On public procurement, the digitised e-PADS system continues
to be rolled out across federal and provincial agencies. Proposed legal
amendments to Public Procurement Regulatory Authority rules would eliminate
preferences for state-owned enterprises in procurement contract awards without
competition, subject to limited and reasonable exceptions, with an
end-September 2026 deadline.
STRUCTURAL REFORMS: GOVERNANCE, SOEs, AND MARKETS
Cross-country evidence cited by the IMF suggests that a
comprehensive structural reform package could boost Pakistan's near-term output
by up to 3.5% and medium-term output by nearly 6%, with governance and external
sector reforms delivering particularly large returns.
On governance, the Prime Minister's Economic Governance
Reform Plan, published in December 2025 based on the IMF's Governance and
Corruption Diagnostic, sets out 15 reform actions with key performance
indicators and monitoring modalities.
Civil servant conduct rules have been revised to require
online publication of asset declarations for senior federal officials.
Amendments to the National Accountability Bureau Ordinance intended to
strengthen the appointment process for the NAB chairman and require publication
of investigation and prosecution rules are to be submitted to parliament by
end-January 2027.
On state-owned enterprises, six amendments to SOE-dedicated
laws were sent to parliament in January 2026.

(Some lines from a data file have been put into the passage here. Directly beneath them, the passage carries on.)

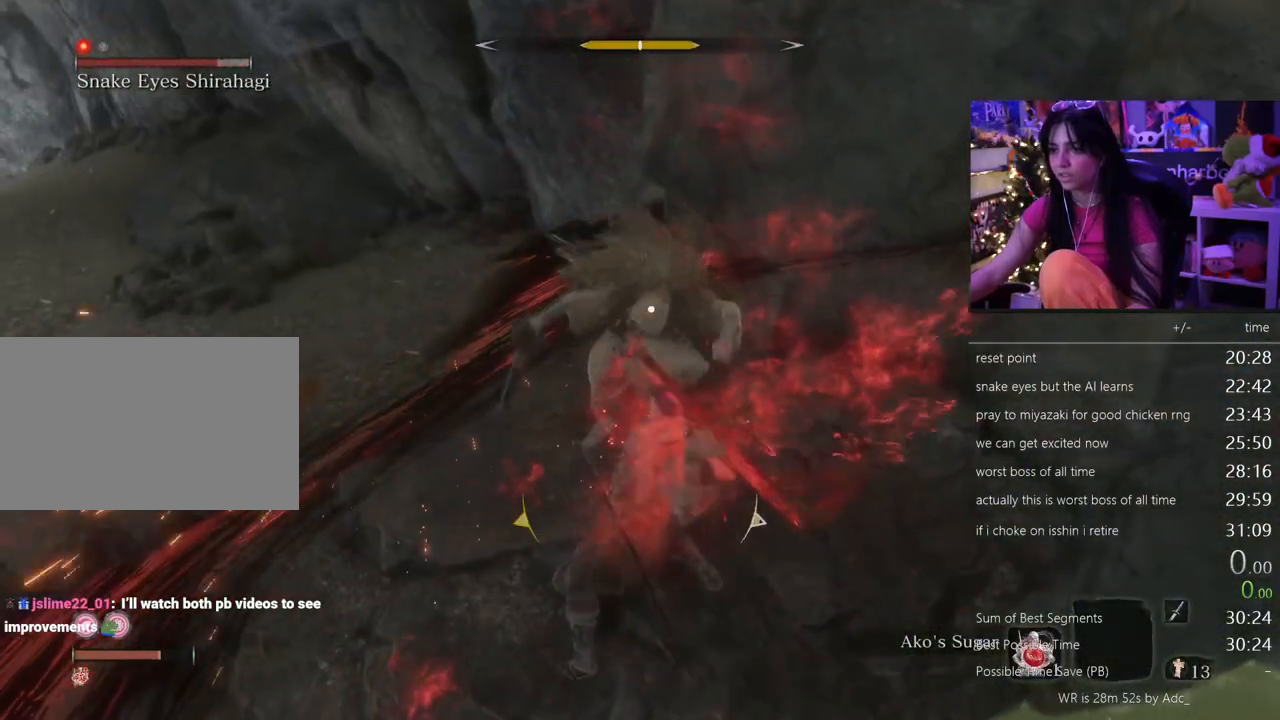
{"keys": [], "mouse": [], "events": []}
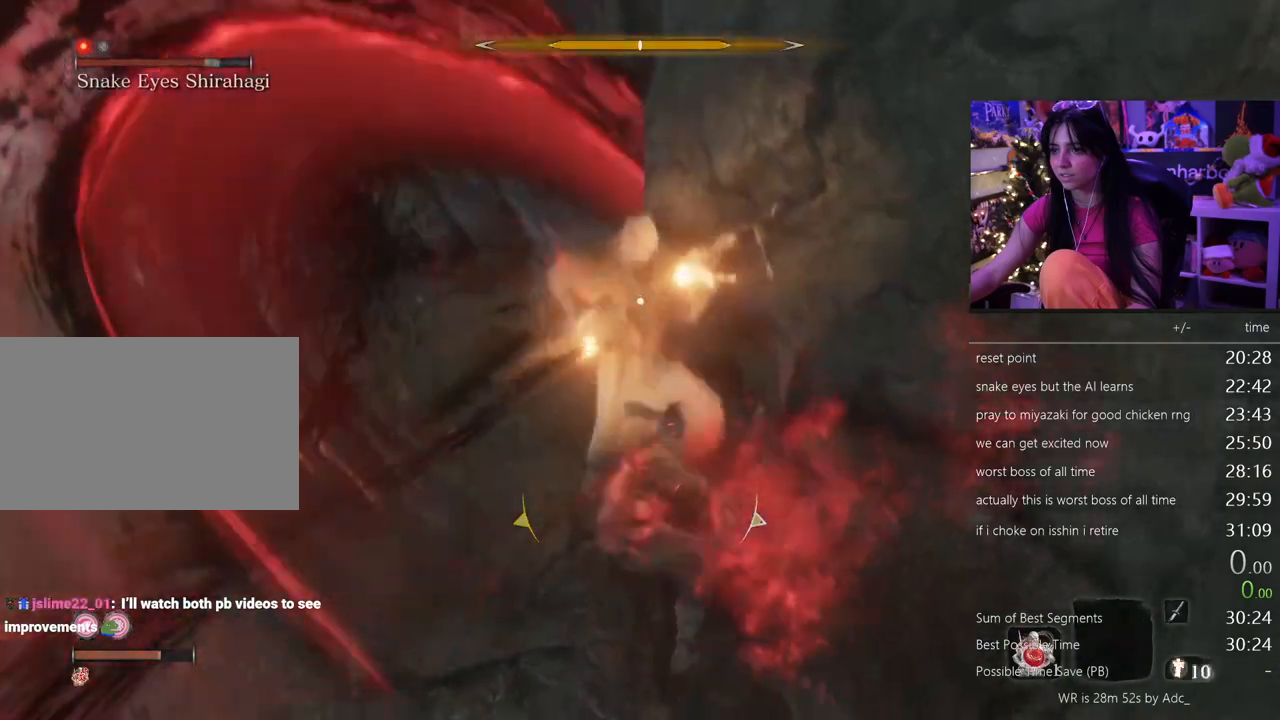
{"keys": [], "mouse": [], "events": []}
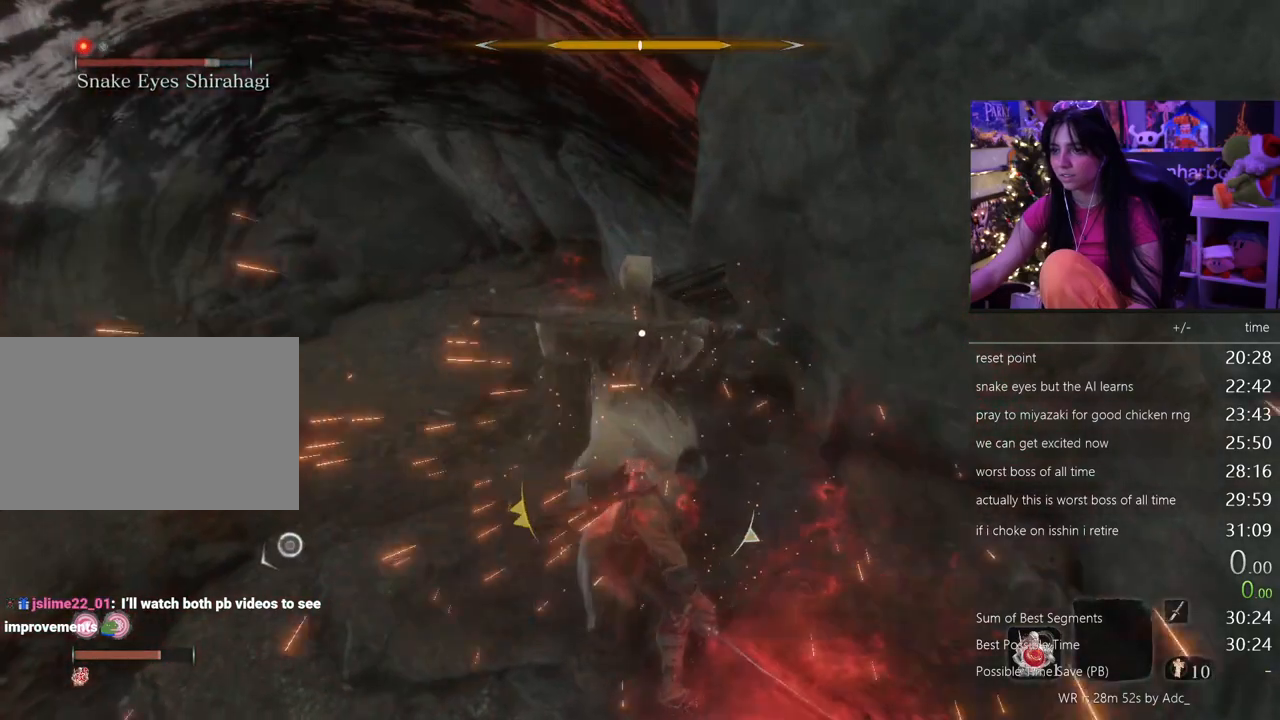
{"keys": [], "mouse": [], "events": [[283, "space", "down"], [367, "space", "up"]]}
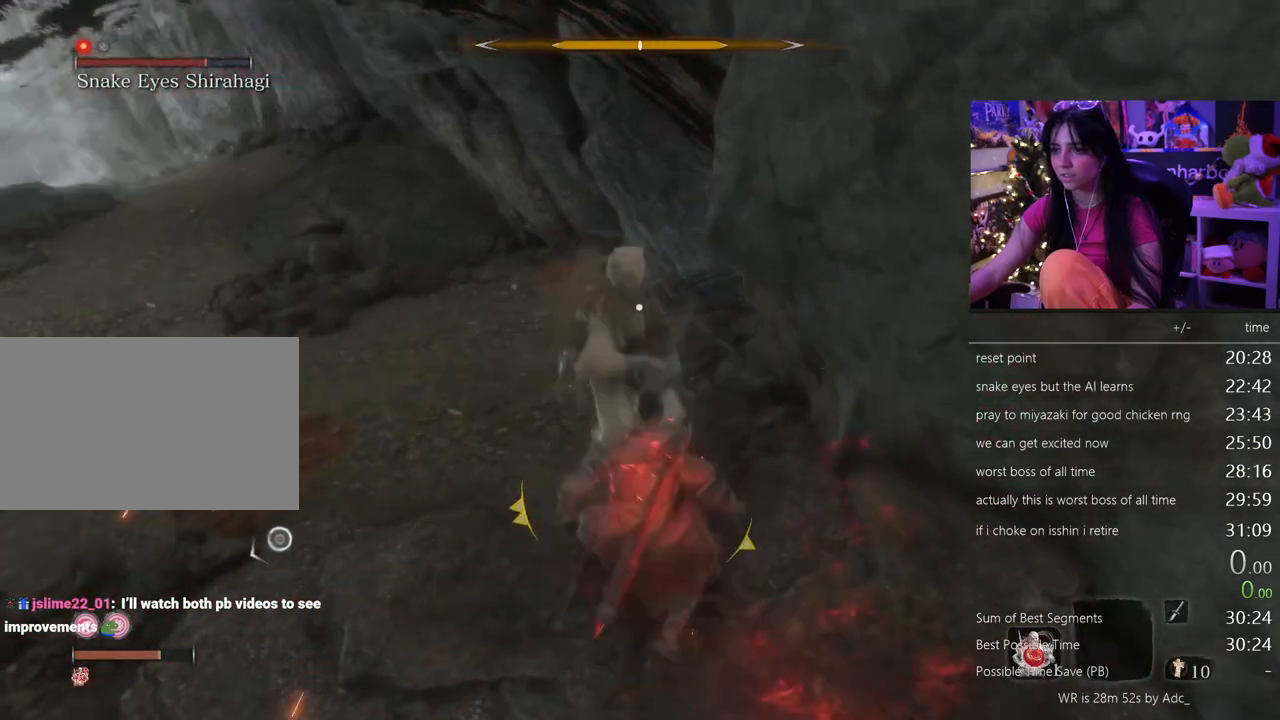
{"keys": [], "mouse": [], "events": []}
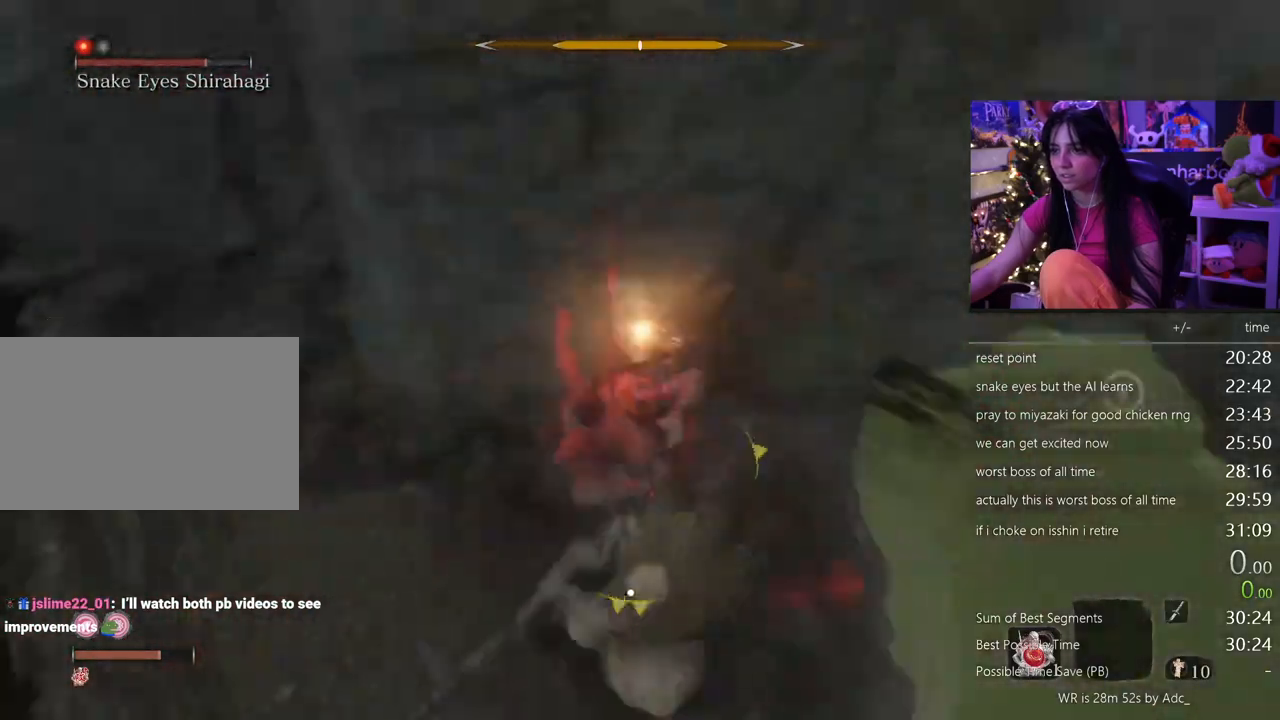
{"keys": ["w"], "mouse": [], "events": [[350, "w", "down"]]}
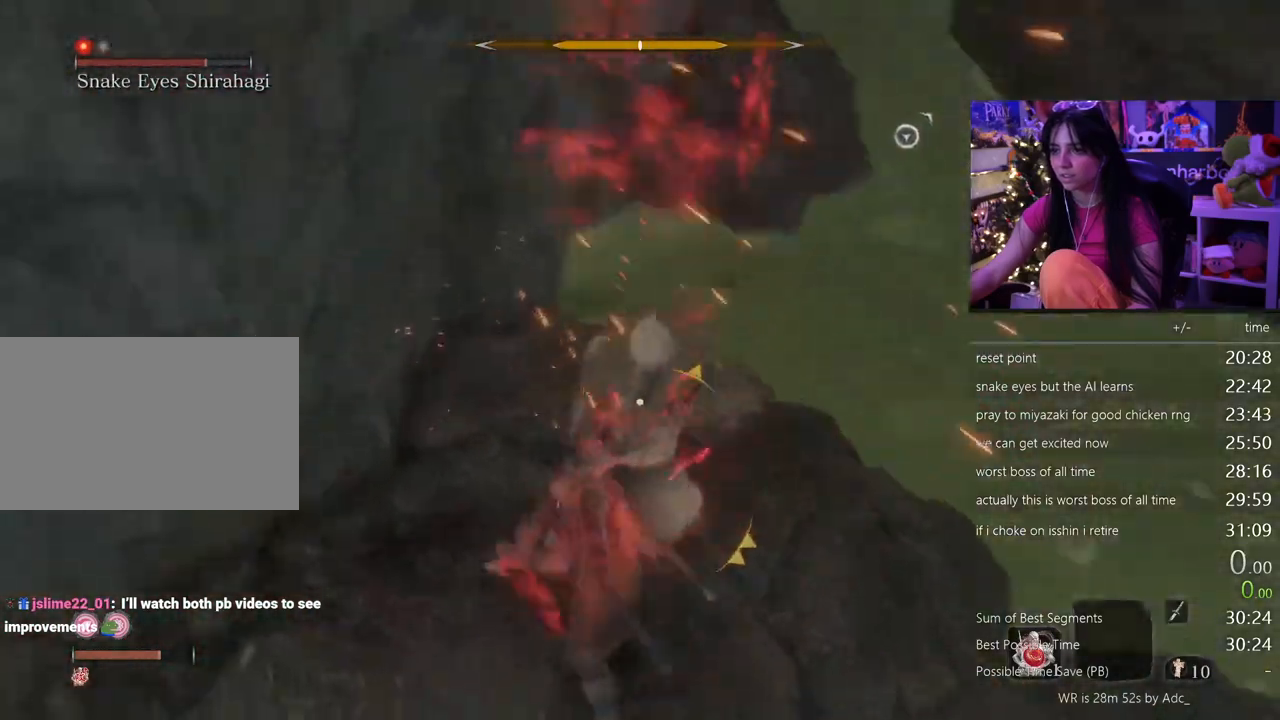
{"keys": ["w"], "mouse": [], "events": []}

Pakistan International Airlines is among two privatizations
agreed upon since October 2025. IMF urges the authorities to finalize a new
financial advisor appointment for the Roosevelt Hotel and to move forward with
private sector participation in power distribution companies (DISCOs).
Sovereign Wealth Fund law amendments, described as essential
to maintaining reform momentum, are pending parliamentary adoption.
In commodity markets, reducing government intervention in
wheat and sugar is highlighted as essential.
A new national sugar sector policy is being developed with a
target of end-June 2026, envisaging the removal of zoning and licensing
restrictions, an end to administered pricing of cane and sugar, and the liberalization
of imports and exports. Wheat reserve governance is to be kept robust, with
procurement conducted through the private sector at internationally aligned
prices.
The next phase of duty reductions under the National Tariff Policy is to be legislated in the FY27 budget. Fiscal incentives for special economic zones, special technology zones, and export processing zones are to be phased out by 2035 to reduce fiscal costs and level the playing field for trade and investment.